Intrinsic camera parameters
******************************

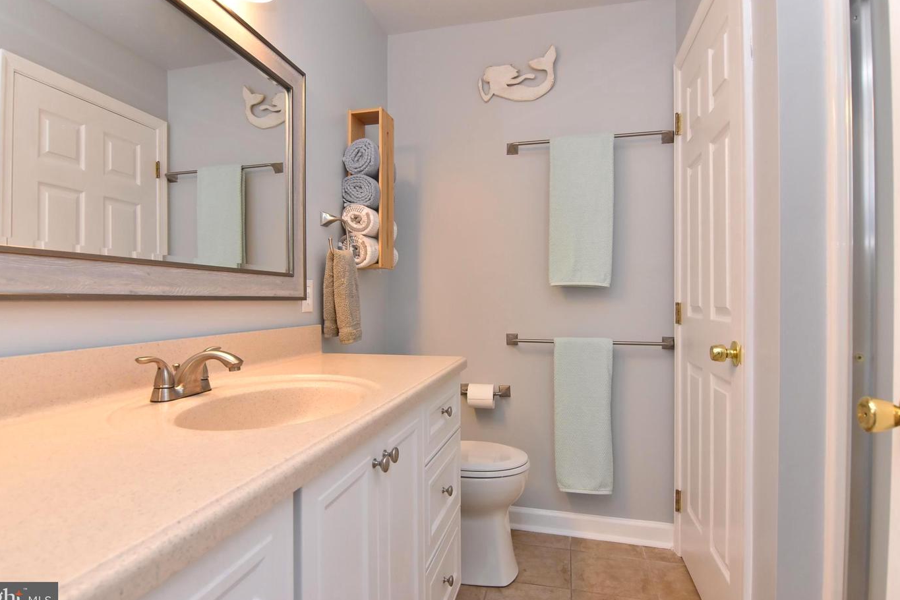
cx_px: 430
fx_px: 475
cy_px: 299
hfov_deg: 86.9
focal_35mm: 19
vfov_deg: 64.6
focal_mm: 12
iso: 800
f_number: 8
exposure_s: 1/60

******************************

Exercise brief
What is needed is an exact copy of all the entries above, minus the pictures.

Solution for this task
cx_px: 430
fx_px: 475
cy_px: 299
hfov_deg: 86.9
focal_35mm: 19
vfov_deg: 64.6
focal_mm: 12
iso: 800
f_number: 8
exposure_s: 1/60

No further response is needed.